• Exercise directions: Without any of their pictures, return all of the records exactly.

• Working data:
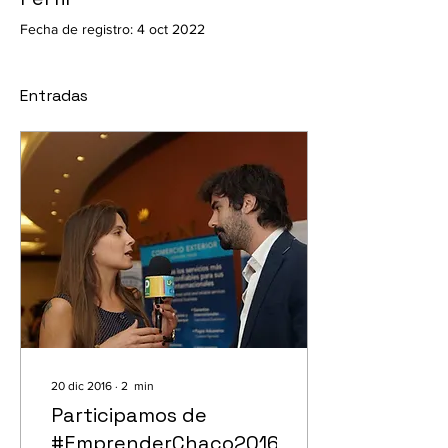
Fecha de registro: 4 oct 2022
Entradas
20 dic 2016
∙
2
min
Participamos de
#EmprenderChaco2016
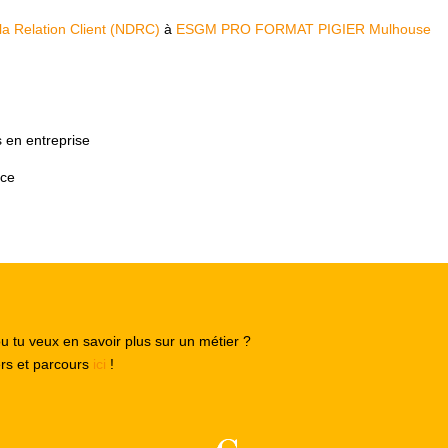
 la Relation Client (NDRC)
à
ESGM PRO FORMAT PIGIER Mulhouse
s en entreprise
nce
ou tu veux en savoir plus sur un métier ?
ers et parcours
ici
!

• Result of this exercise:
Fecha de registro: 4 oct 2022
Entradas
20 dic 2016
∙
2
min
Participamos de
#EmprenderChaco2016
 la Relation Client (NDRC)
à
ESGM PRO FORMAT PIGIER Mulhouse
s en entreprise
nce
ou tu veux en savoir plus sur un métier ?
ers et parcours
ici
!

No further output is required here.